■ Aim of the exercise: Below are some records. Retype exactly the lines from the one containing "Fig 2. Concentrations" through the one containing "Figure 1. Exoribonuclease", both included, skipping every picture.

■ Task inputs:
-=-=-=-=-

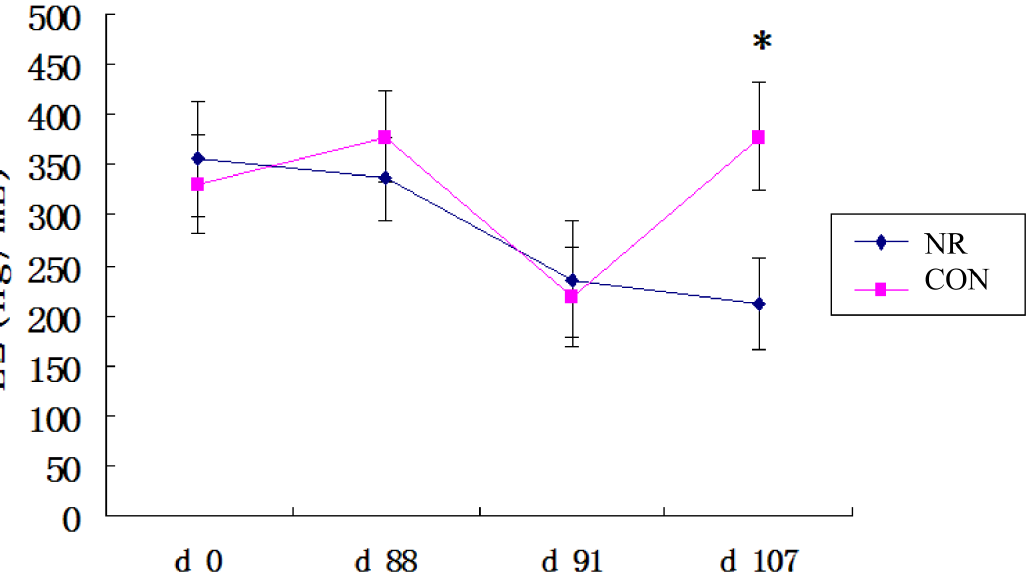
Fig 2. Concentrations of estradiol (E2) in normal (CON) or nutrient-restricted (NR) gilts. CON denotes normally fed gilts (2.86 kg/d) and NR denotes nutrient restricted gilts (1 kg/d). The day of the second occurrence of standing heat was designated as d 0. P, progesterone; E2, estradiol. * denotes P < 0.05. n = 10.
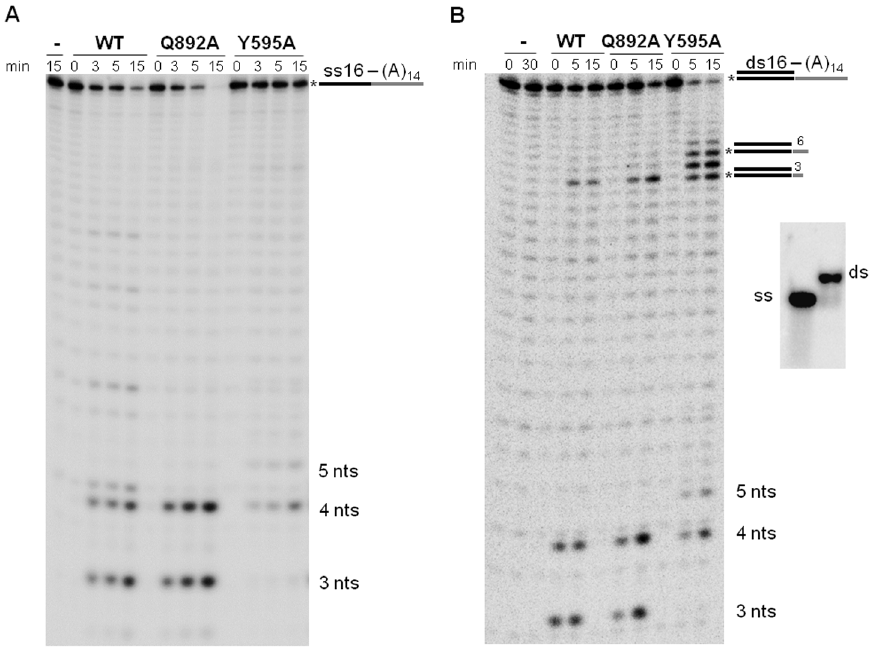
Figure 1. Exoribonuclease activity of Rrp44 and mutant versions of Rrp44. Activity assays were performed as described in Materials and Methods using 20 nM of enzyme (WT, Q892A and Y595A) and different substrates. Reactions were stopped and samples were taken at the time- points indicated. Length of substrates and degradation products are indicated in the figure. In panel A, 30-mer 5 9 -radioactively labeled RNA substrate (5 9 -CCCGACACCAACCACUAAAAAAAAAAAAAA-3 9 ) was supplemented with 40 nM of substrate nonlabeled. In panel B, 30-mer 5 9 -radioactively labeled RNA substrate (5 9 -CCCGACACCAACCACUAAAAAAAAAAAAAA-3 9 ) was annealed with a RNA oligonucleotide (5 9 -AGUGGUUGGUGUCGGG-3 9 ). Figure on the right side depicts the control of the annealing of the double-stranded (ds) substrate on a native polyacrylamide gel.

-=-=-=-=-

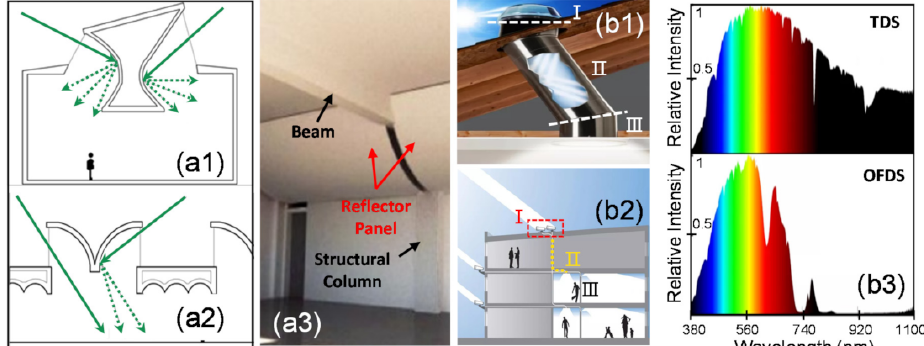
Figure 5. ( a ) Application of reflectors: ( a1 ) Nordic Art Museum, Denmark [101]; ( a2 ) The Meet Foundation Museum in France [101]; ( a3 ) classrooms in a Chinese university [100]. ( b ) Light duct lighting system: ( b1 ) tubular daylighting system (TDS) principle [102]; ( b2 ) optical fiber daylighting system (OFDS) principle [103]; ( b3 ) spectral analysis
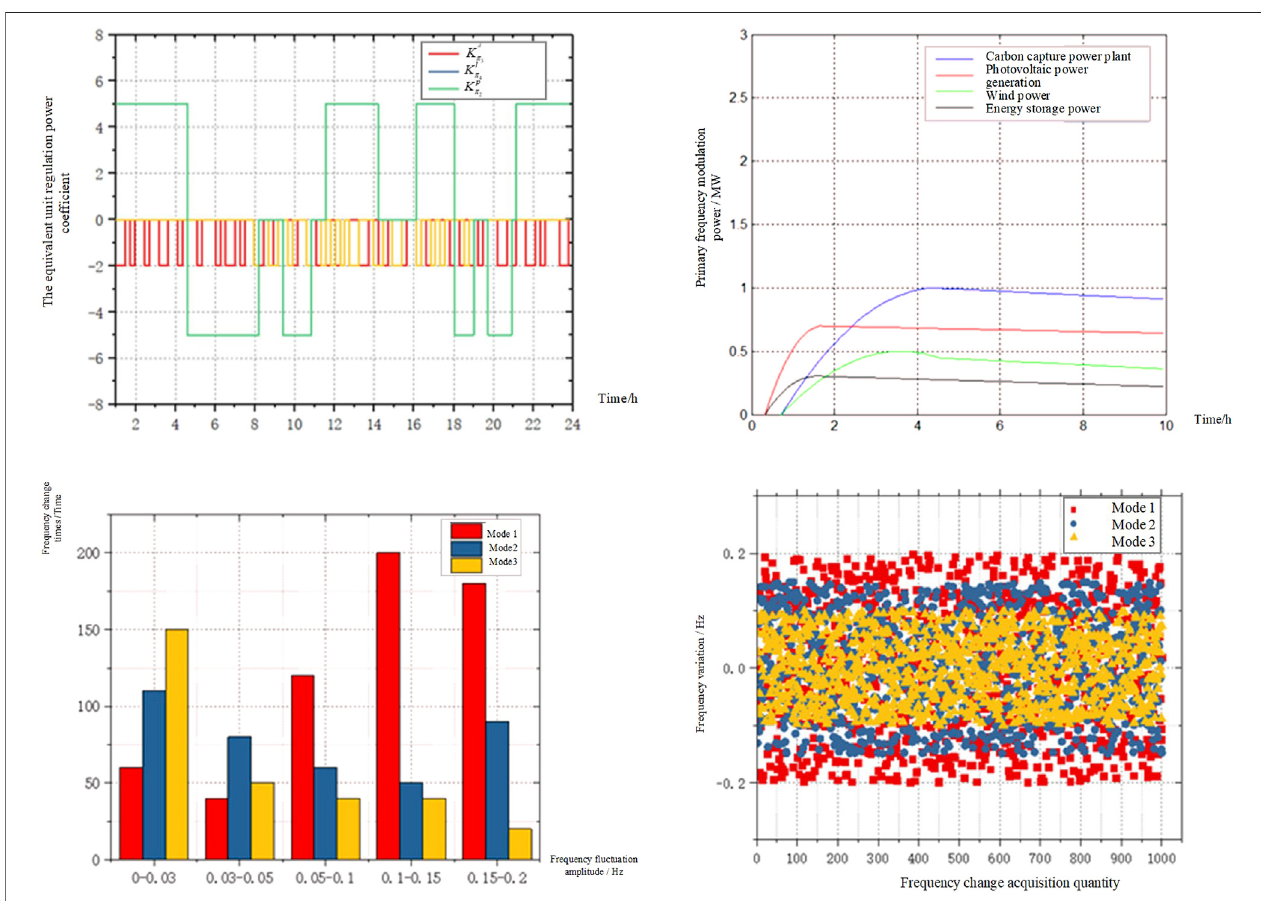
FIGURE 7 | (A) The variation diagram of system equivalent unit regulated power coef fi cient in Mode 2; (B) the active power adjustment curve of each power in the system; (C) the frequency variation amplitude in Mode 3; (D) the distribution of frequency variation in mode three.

-=-=-=-=-

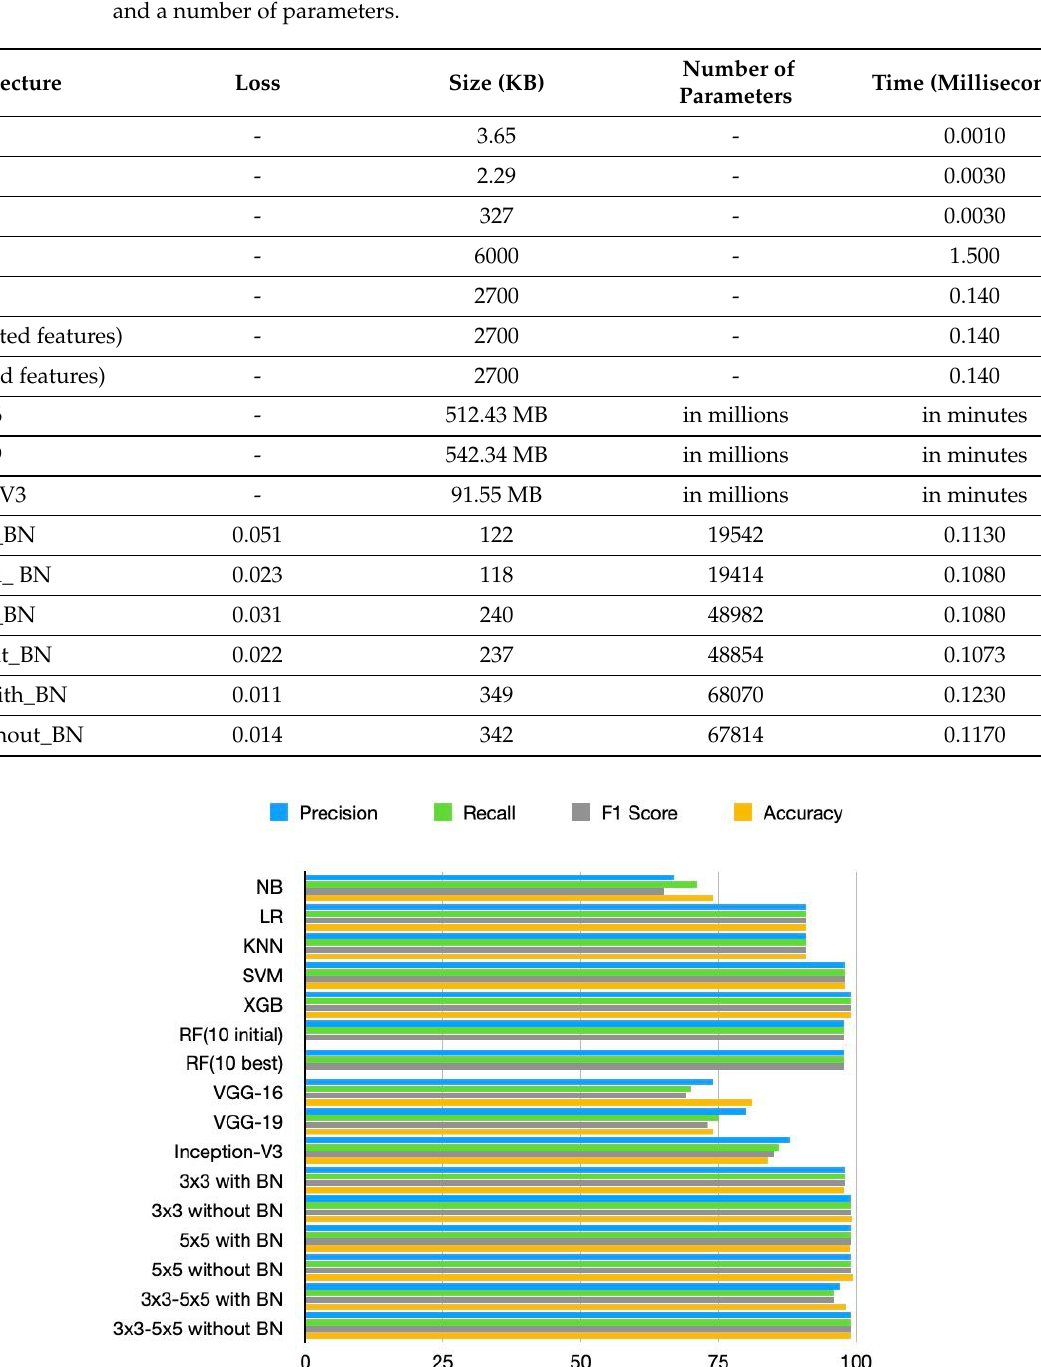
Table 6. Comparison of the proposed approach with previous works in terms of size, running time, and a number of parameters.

-=-=-=-=-

■ Exercise result:
Fig 2. Concentrations of estradiol (E2) in normal (CON) or nutrient-restricted (NR) gilts. CON denotes normally fed gilts (2.86 kg/d) and NR denotes nutrient restricted gilts (1 kg/d). The day of the second occurrence of standing heat was designated as d 0. P, progesterone; E2, estradiol. * denotes P < 0.05. n = 10.
Figure 1. Exoribonuclease activity of Rrp44 and mutant versions of Rrp44. Activity assays were performed as described in Materials and Methods using 20 nM of enzyme (WT, Q892A and Y595A) and different substrates. Reactions were stopped and samples were taken at the time- points indicated. Length of substrates and degradation products are indicated in the figure. In panel A, 30-mer 5 9 -radioactively labeled RNA substrate (5 9 -CCCGACACCAACCACUAAAAAAAAAAAAAA-3 9 ) was supplemented with 40 nM of substrate nonlabeled. In panel B, 30-mer 5 9 -radioactively labeled RNA substrate (5 9 -CCCGACACCAACCACUAAAAAAAAAAAAAA-3 9 ) was annealed with a RNA oligonucleotide (5 9 -AGUGGUUGGUGUCGGG-3 9 ). Figure on the right side depicts the control of the annealing of the double-stranded (ds) substrate on a native polyacrylamide gel.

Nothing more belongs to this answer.